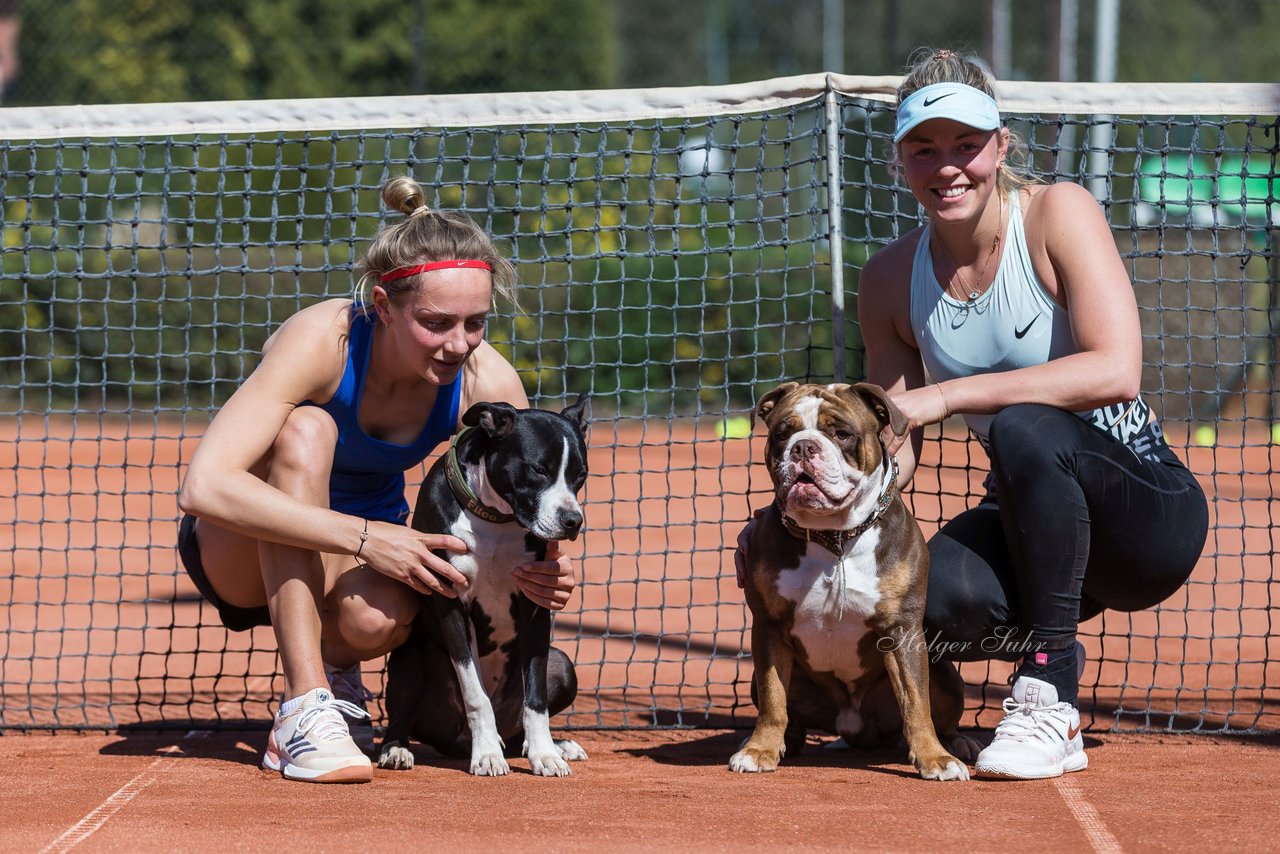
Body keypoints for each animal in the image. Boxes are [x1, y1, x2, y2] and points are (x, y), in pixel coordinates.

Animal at [373, 396, 586, 778]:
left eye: (581, 475)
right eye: (539, 470)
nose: (572, 520)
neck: (496, 519)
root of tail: (455, 742)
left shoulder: (535, 605)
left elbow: (536, 699)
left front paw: (545, 755)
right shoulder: (452, 605)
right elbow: (475, 692)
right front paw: (486, 754)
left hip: (563, 666)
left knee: (519, 730)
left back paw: (556, 746)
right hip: (410, 661)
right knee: (401, 716)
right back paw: (397, 750)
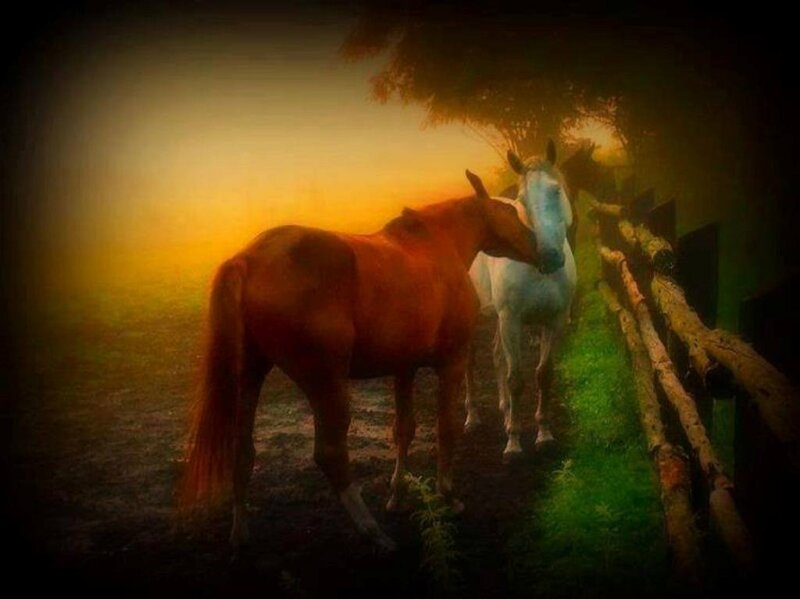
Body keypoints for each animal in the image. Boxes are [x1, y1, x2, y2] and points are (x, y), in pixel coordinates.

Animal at [179, 169, 554, 551]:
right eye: (511, 213)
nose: (548, 254)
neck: (438, 246)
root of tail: (249, 259)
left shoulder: (404, 368)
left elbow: (404, 430)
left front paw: (398, 495)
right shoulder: (451, 363)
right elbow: (445, 429)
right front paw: (448, 496)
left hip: (250, 376)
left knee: (242, 450)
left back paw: (240, 532)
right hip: (326, 384)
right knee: (330, 453)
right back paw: (372, 529)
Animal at [464, 140, 577, 460]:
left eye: (555, 190)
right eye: (522, 199)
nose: (549, 256)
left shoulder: (553, 321)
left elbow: (544, 375)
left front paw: (544, 435)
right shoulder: (512, 321)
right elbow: (517, 380)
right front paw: (513, 443)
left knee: (497, 356)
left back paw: (504, 411)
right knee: (471, 361)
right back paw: (472, 417)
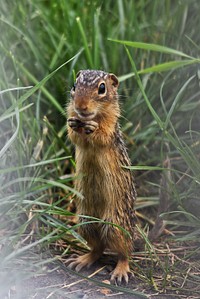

::::::::::

§ Your instructions: In the answer, all of the material should appear exactly as given, with no picture carried over.

§ Written reply:
Body keypoints for each animal in the image. Boxes are [x1, y1, x2, y2] and points are (x, y), in pixel coordinates.

Animal at [373, 396, 586, 778]:
left eye: (581, 475)
right eye: (539, 470)
nose: (572, 520)
neck: (496, 519)
root of tail: (455, 742)
left shoulder: (535, 605)
left elbow: (536, 699)
left front paw: (545, 755)
right shoulder: (452, 605)
right elbow: (475, 692)
right front paw: (486, 754)
left hip: (563, 666)
left knee: (519, 730)
left back paw: (556, 746)
right hip: (410, 661)
right knee: (401, 716)
right back paw: (397, 750)
Body keypoints for each animal in the image. Boxes are [x1, y1, x2, y2] and points are (x, y), in pixel coordinates.

Animal at [179, 169, 554, 551]:
right eye: (511, 213)
nose: (548, 254)
neck: (438, 246)
root of tail: (249, 259)
left shoulder: (404, 368)
left elbow: (404, 430)
left front paw: (398, 495)
right shoulder: (451, 363)
right elbow: (445, 429)
right front paw: (448, 496)
left hip: (250, 376)
left knee: (242, 450)
left back paw: (240, 532)
right hip: (326, 384)
right knee: (330, 453)
right back paw: (372, 529)
Animal at [464, 140, 577, 460]:
left eye: (555, 190)
right eye: (522, 199)
nose: (549, 256)
left shoulder: (553, 321)
left elbow: (544, 375)
left front paw: (544, 435)
right shoulder: (512, 321)
right elbow: (517, 380)
right front paw: (513, 443)
left knee: (497, 356)
left back paw: (504, 411)
right knee: (471, 361)
right back paw: (472, 417)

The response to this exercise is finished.